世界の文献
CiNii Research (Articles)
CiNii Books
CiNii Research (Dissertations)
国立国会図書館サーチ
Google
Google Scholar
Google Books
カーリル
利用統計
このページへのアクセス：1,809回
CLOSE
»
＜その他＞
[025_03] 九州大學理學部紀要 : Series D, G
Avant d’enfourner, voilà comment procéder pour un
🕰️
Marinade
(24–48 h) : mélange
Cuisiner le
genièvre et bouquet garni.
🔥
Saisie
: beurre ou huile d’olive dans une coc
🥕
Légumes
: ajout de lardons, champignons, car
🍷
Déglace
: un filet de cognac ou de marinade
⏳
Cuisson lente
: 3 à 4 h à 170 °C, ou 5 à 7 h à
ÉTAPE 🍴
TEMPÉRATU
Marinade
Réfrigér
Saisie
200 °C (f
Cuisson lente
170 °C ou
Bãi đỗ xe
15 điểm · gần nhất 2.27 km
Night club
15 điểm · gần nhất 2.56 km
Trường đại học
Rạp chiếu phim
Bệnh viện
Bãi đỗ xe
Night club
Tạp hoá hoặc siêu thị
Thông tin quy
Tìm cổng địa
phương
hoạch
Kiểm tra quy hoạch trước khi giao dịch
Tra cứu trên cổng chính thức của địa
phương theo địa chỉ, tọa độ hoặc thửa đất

———

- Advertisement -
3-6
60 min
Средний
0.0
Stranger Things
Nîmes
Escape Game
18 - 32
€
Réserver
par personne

———

ABOUT THIS TASK:
Across the entries, tally every line that contains the word "nhất" and report the sum by itself.

WORKED SOLUTION:
2